Cuántas veces, con mis viejos amigos y amigas, hablamos de vivir todos juntos cuando estuviéramos viejos. Cuántas veces, en una de estas comidas que nos reunían, hacíamos bromas de cómo sería nuestra casa comunitaria, cómo queríamos morir, pero, sobre todo, cómo queríamos vivir justo antes de morir.
Y sí, era un proyecto colectivo, un poco a la semejanza de la película que está en cine actualmente llamada ‘¿Y si vivimos todos juntos?’. Una comedia triste, algo banal y, sin embargo, valiente por mostrar a estos grandes actores de mi generación: hombres y mujeres ya viejos, ya marcados por los inclementes años y los estragos de la vejez.
Ahí está el fatal cáncer, la aparición lenta pero inexorable de la demencia senil, la tensión alta, la sexualidad siempre presente, sí, claro que sí, siempre presente y al mismo tiempo tan encubierta -de esto no se habla cuando uno, y mucho menos una, tiene 70 años-. Y los defectos, estos que con los años se vuelven insoportables para el entorno.
Pero está también la amistad, que logra perdurar a pesar de todo. La amistad, que nos salva de saber que la muerte está ahí, a la vuelta de la esquina, y que solo ella logra vencer por un rato la idea de la muerte o por lo menos hacerla soportable.
Y sí, pensé mucho en los numerosos proyectos que, parecidos, construimos imaginariamente con algunos muy buenos amigos.
Teníamos clara la compra de un terreno, en tierras ni muy cálidas, ni muy frías, ni muy cerca, ni muy lejos de una ciudad; teníamos clara la construcción de una casona en medio de un entorno verde, donde cada uno pudiera tener su rincón individual -todos y todas ya habíamos superado las épocas del comunitarismo hippy y aprendido a gozar del delicioso individualismo-, previendo, eso sí, lugares comunes, talvez un salón grande con todas las comodidades modernas, para cine y música, que nos permitiría seguir debatiendo de política, de literatura, de música, saboreando un buen vino o ron cubano.

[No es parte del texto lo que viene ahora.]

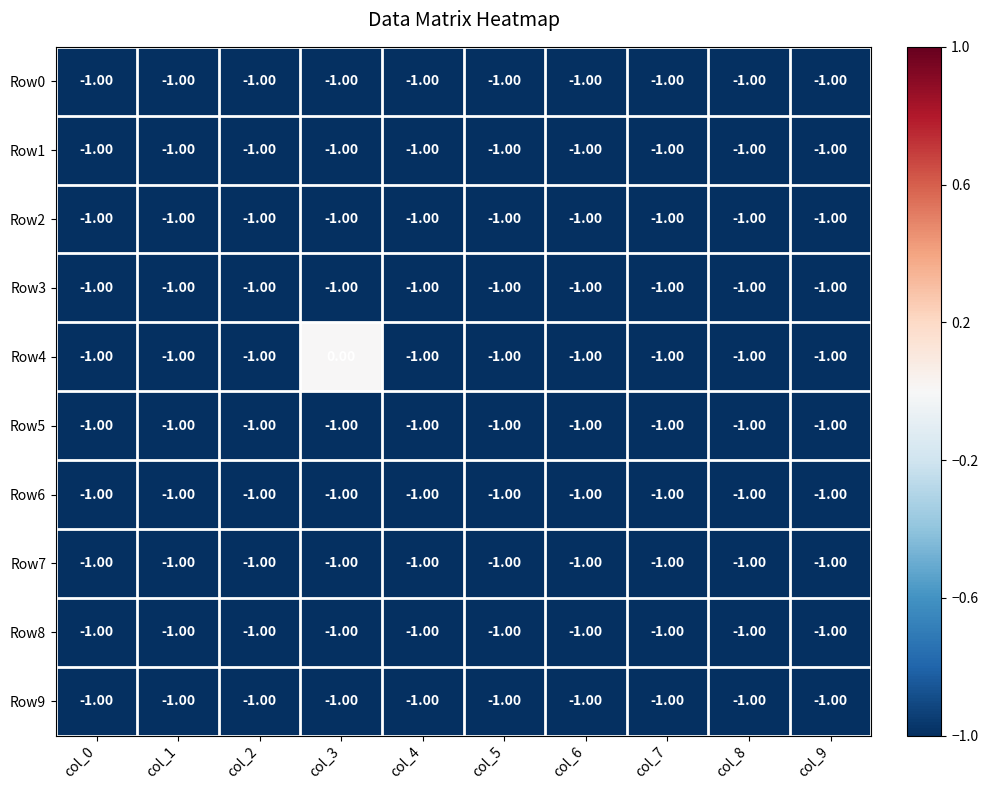

Which series has the largest total across all categories?

Row4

Estaría también una gran cocina colectiva. No hay nada más rico que cocinar juntos. Y me acuerdo de que también pensábamos en alguna hierbita milagrosa, no tanto para los dolores de estómago, sino para aquellos del alma.
Todos y todas teníamos entre 35 y 40 años cuando soñábamos. Hoy, todos tenemos entre 65 y 75 años. Nunca perdí contacto con estos viejos amigos de mis primeras décadas colombianas. Uno de ellos ya no está. Y ya es tarde. Ya sabemos que ya es tarde.
Cuando nos volvemos a encontrar todos, ya no hablamos de ese viejo proyecto, talvez porque nos da rabia con la vida que nos invadió, que nos asaltó y no nos dejó dar salida a este sueño que hubiera debido concretarse antes de que fuera tarde. Porque, además, este sueño, que nos habitó en los años 70 y 80, debería volver a pensarse para muchos de nosotros, muchas de nosotras, cuando lo único que hay en el horizonte es una vejez solitaria y algo amarga.